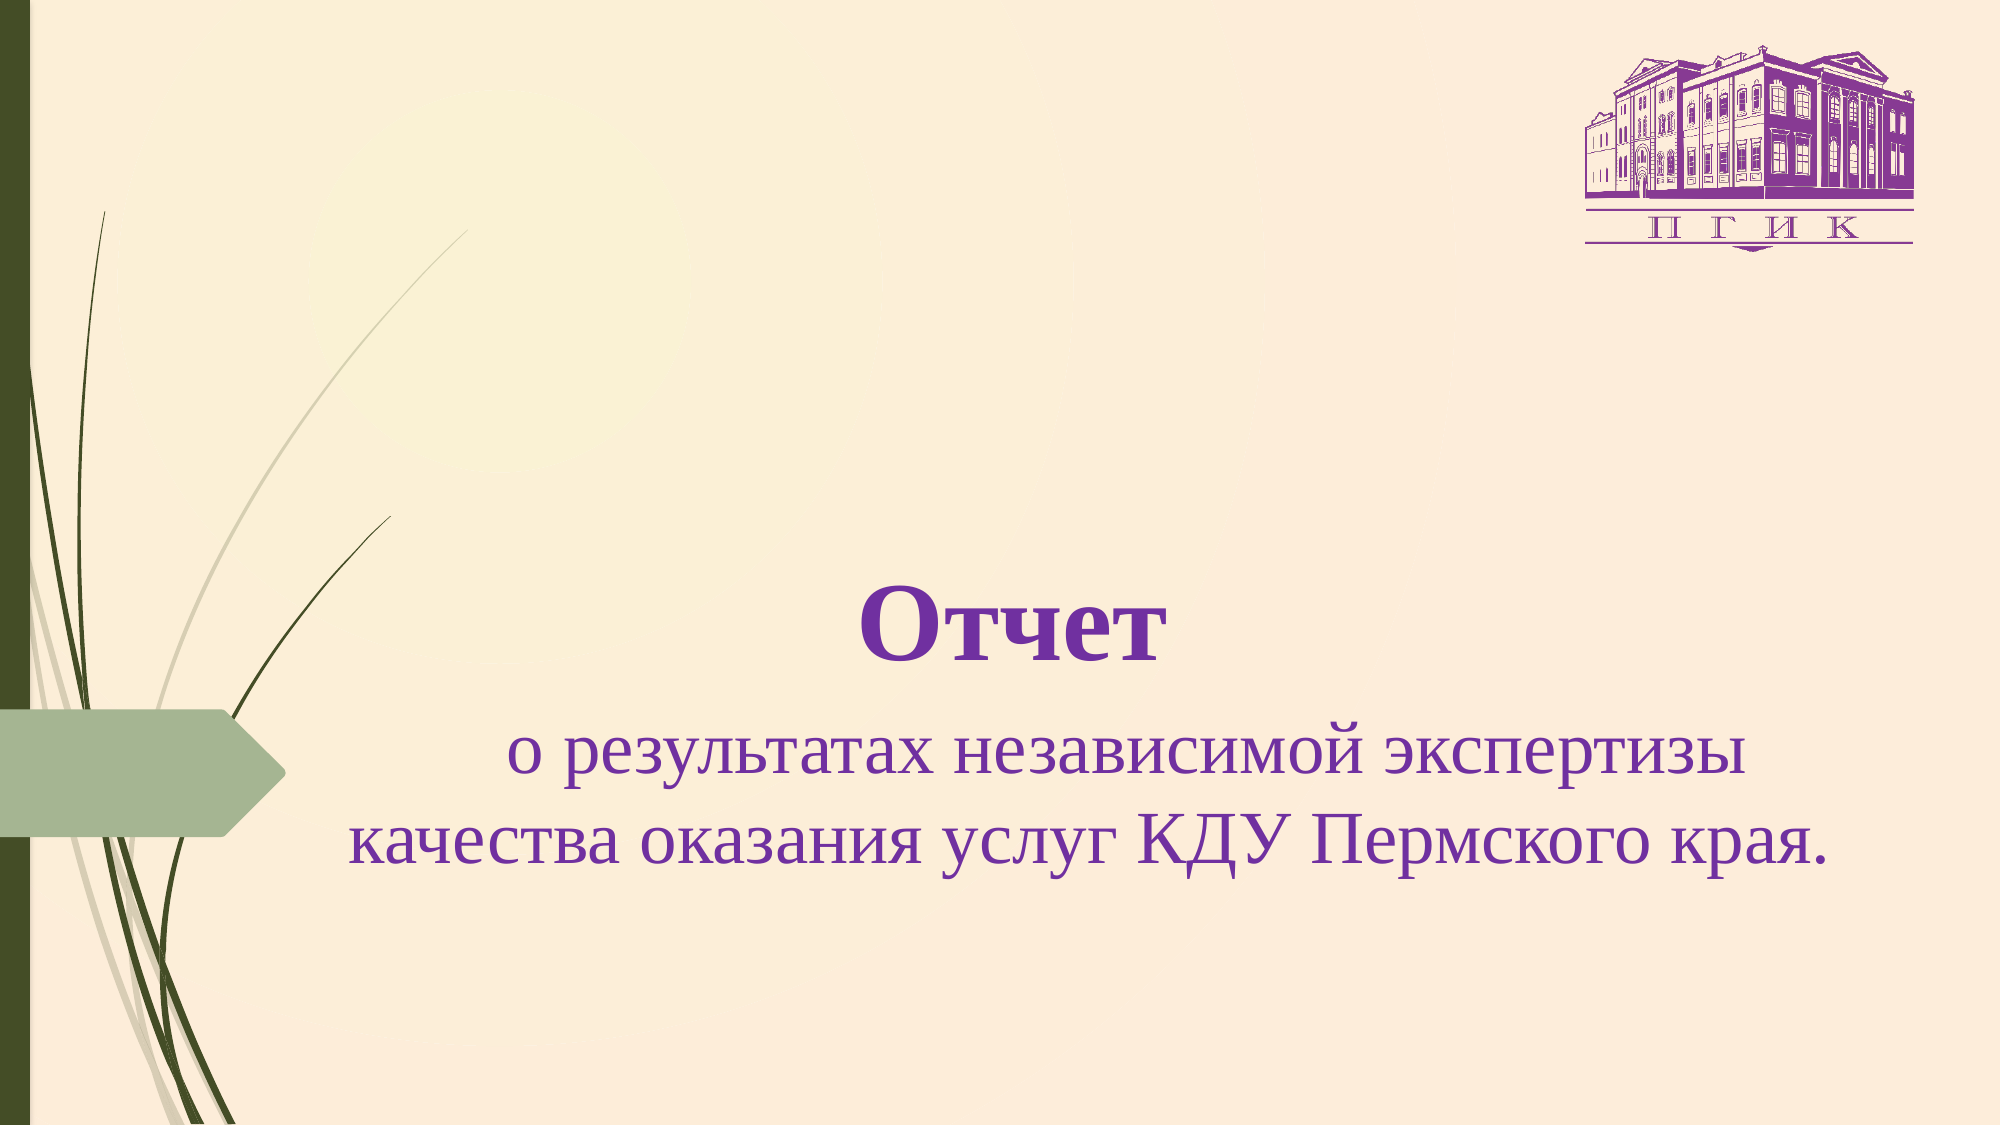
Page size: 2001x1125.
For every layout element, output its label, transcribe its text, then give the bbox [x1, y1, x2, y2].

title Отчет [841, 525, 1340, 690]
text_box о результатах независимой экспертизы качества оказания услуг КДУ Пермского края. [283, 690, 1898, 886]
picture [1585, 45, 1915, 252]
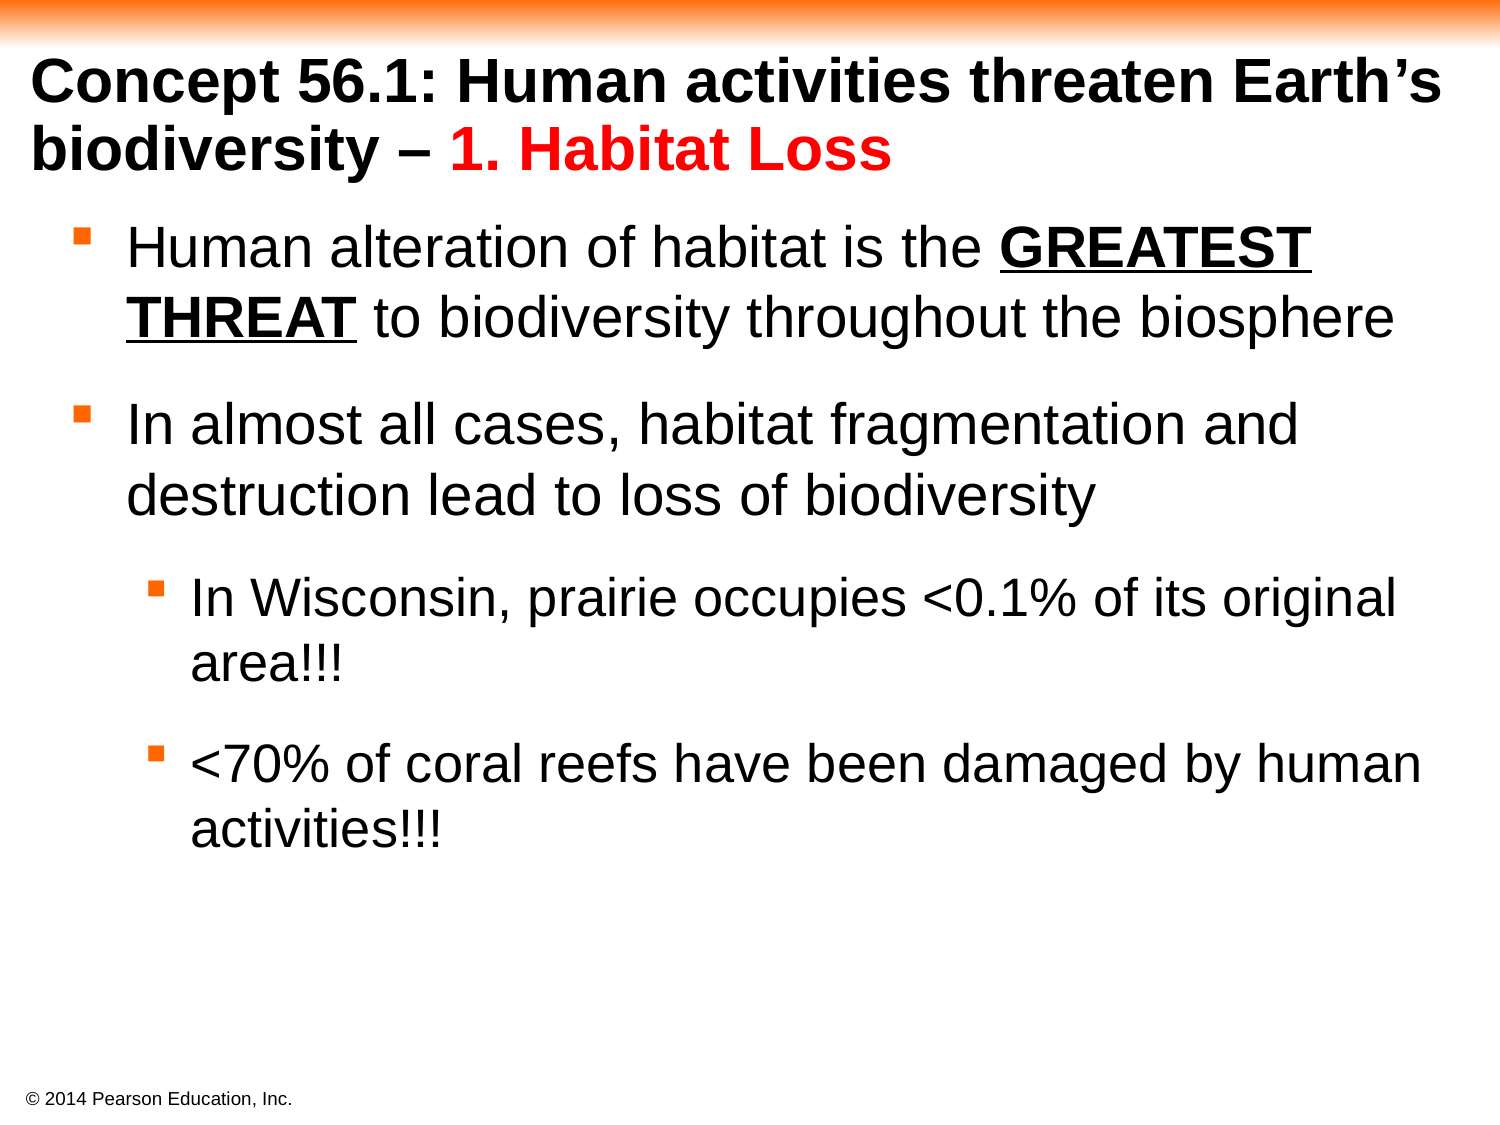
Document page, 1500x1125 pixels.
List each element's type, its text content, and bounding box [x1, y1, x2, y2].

**Task details:**
Could the data above be returned in full, exactly, with every image left out?

**Answer section:**
Page size: 2001x1125.
For every layout element, output its label, transcribe its text, then give the bbox [x1, y1, x2, y2].

title Отчет [841, 525, 1340, 690]
text_box о результатах независимой экспертизы качества оказания услуг КДУ Пермского края. [283, 690, 1898, 886]
picture [1585, 45, 1915, 252]
Document page, 1500x1125 pixels.
List each element's type, its text content, and bounding box [x1, y1, x2, y2].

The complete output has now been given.